▶ _MATERIAL FOR THIS TASK_

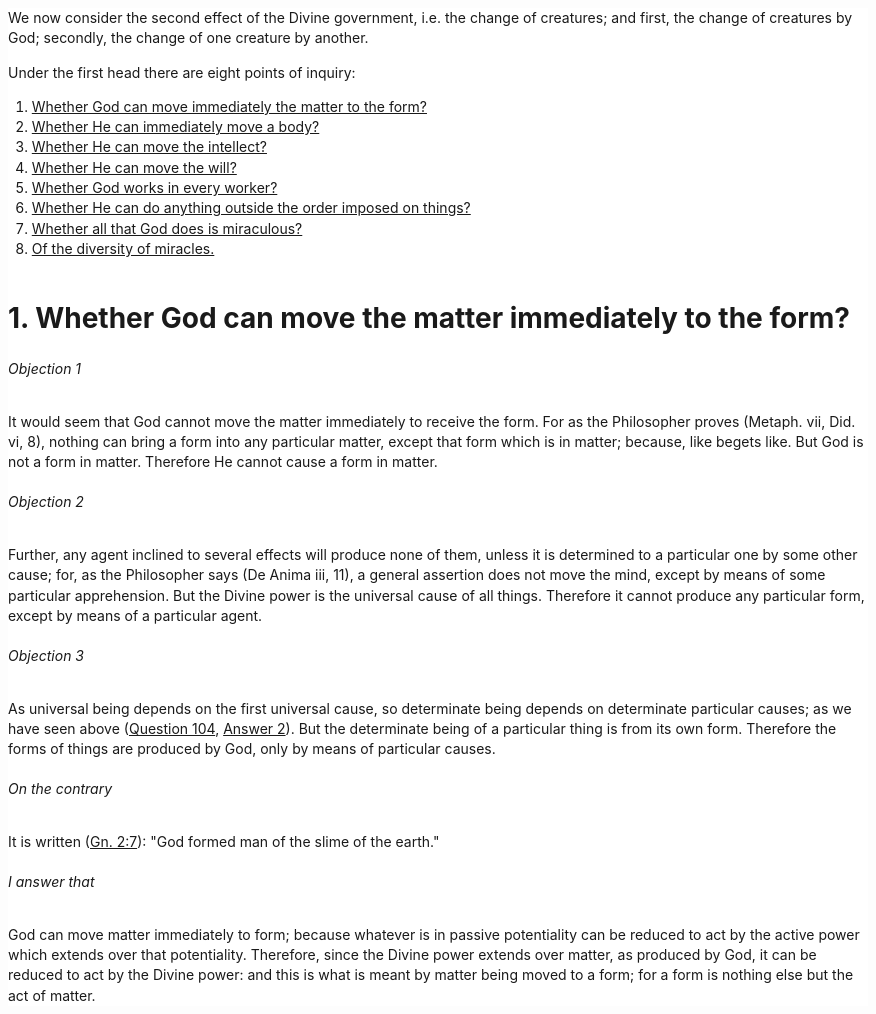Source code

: We now consider the second effect of the Divine government, i.e. the change of creatures; and first, the change of creatures by God; secondly, the change of one creature by another.  

Under the first head there are eight points of inquiry:

1. [ Whether God can move immediately the matter to the form?](#1.%20Whether%20God%20can%20move%20the%20matter%20immediately%20to%20the%20form?)
2. [ Whether He can immediately move a body?](#2.%20Whether%20God%20can%20move%20a%20body%20immediately?)
3. [ Whether He can move the intellect?](#3.%20Whether%20God%20moves%20the%20created%20intellect%20immediately?)
4. [ Whether He can move the will?](#4.%20Whether%20God%20can%20move%20the%20created%20will?)
5. [ Whether God works in every worker?](#5.%20Whether%20God%20works%20in%20every%20agent?)
6. [ Whether He can do anything outside the order imposed on things?](#6.%20Whether%20God%20can%20do%20anything%20outside%20the%20established%20order%20of%20nature?)
7. [ Whether all that God does is miraculous?](#7.%20Whether%20whatever%20God%20does%20outside%20the%20natural%20order%20is%20miraculous?)
8. [ Of the diversity of miracles.](#8.%20Whether%20one%20miracle%20is%20greater%20than%20another?)



# 1. Whether God can move the matter immediately to the form? 

###### Objection 1
It would seem that God cannot move the matter immediately to receive the form. For as the Philosopher proves (Metaph. vii, Did. vi, 8), nothing can bring a form into any particular matter, except that form which is in matter; because, like begets like. But God is not a form in matter. Therefore He cannot cause a form in matter.  

###### Objection 2
Further, any agent inclined to several effects will produce none of them, unless it is determined to a particular one by some other cause; for, as the Philosopher says (De Anima iii, 11), a general assertion does not move the mind, except by means of some particular apprehension. But the Divine power is the universal cause of all things. Therefore it cannot produce any particular form, except by means of a particular agent.  

###### Objection 3
As universal being depends on the first universal cause, so determinate being depends on determinate particular causes; as we have seen above ([Question 104](104.%20Special%20Effects%20of%20the%20Divine%20Government.md), [Answer 2](104.%20Special%20Effects%20of%20the%20Divine%20Government.md#2.%20Whether%20God%20preserves%20every%20creature%20immediately?%20)). But the determinate being of a particular thing is from its own form. Therefore the forms of things are produced by God, only by means of particular causes.  

###### On the contrary
It is written ([Gn. 2:7](http://bible.gospelcom.net/bible?Gn++2:7)): "God formed man of the slime of the earth."  

###### I answer that
God can move matter immediately to form; because whatever is in passive potentiality can be reduced to act by the active power which extends over that potentiality. Therefore, since the Divine power extends over matter, as produced by God, it can be reduced to act by the Divine power: and this is what is meant by matter being moved to a form; for a form is nothing else but the act of matter.  
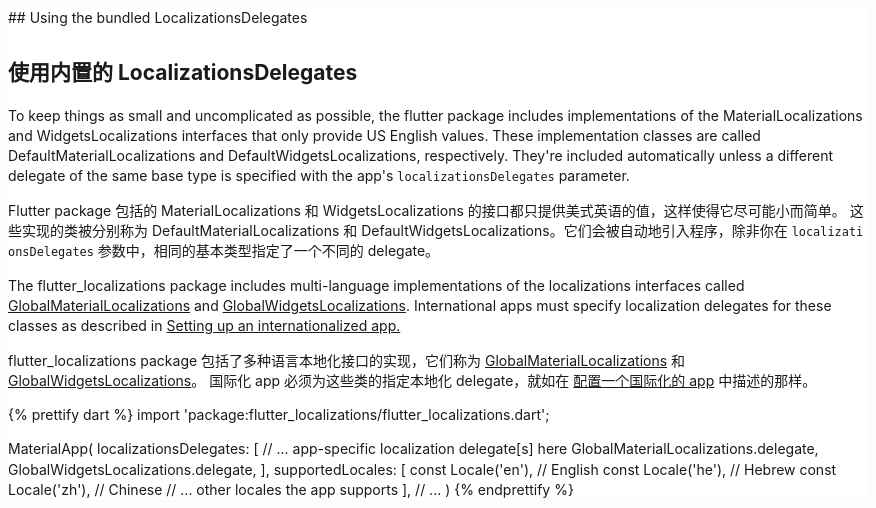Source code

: <a name="using-bundles">
## Using the bundled Localizations&shy;Delegates

## 使用内置的 LocalizationsDelegates

To keep things as small and uncomplicated as possible, the flutter
package includes implementations of the MaterialLocalizations and
WidgetsLocalizations interfaces that only provide US English
values. These implementation classes are called
DefaultMaterialLocalizations and DefaultWidgetsLocalizations, respectively.
They're included automatically unless a
different delegate of the same base type is specified with the app's
`localizationsDelegates` parameter.

Flutter package 包括的 MaterialLocalizations 和 WidgetsLocalizations 的接口都只提供美式英语的值，这样使得它尽可能小而简单。
这些实现的类被分别称为 DefaultMaterialLocalizations 和 DefaultWidgetsLocalizations。它们会被自动地引入程序，除非你在 `localizationsDelegates` 
参数中，相同的基本类型指定了一个不同的 delegate。

The flutter_localizations package includes multi-language
implementations of the localizations interfaces called
[GlobalMaterialLocalizations]({{site.api}}/flutter/flutter_localizations/GlobalMaterialLocalizations-class.html)
and 
[GlobalWidgetsLocalizations]({{site.api}}/flutter/flutter_localizations/GlobalWidgetsLocalizations-class.html).
International apps must specify localization delegates for
these classes as described in [Setting up an internationalized
app.](#setting-up)

flutter_localizations package 包括了多种语言本地化接口的实现，它们称为 [GlobalMaterialLocalizations]({{site.api}}/flutter/flutter_localizations/GlobalMaterialLocalizations-class.html)
和 [GlobalWidgetsLocalizations]({{site.api}}/flutter/flutter_localizations/GlobalWidgetsLocalizations-class.html)。
国际化 app 必须为这些类的指定本地化 delegate，就如在 [配置一个国际化的 app](#setting-up) 中描述的那样。

{% prettify dart %}
import 'package:flutter_localizations/flutter_localizations.dart';

MaterialApp(
 localizationsDelegates: [
   // ... app-specific localization delegate[s] here
   GlobalMaterialLocalizations.delegate,
   GlobalWidgetsLocalizations.delegate,
 ],
 supportedLocales: [
    const Locale('en'), // English
    const Locale('he'), // Hebrew
    const Locale('zh'), // Chinese
    // ... other locales the app supports
  ],
  // ...
)
{% endprettify %}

▶ _DIRECTIVE_
Within the entries above, find each line where "const" appears; copy every one.

▶ _WRITTEN SOLUTION_
    const Locale('en'), // English
    const Locale('he'), // Hebrew
    const Locale('zh'), // Chinese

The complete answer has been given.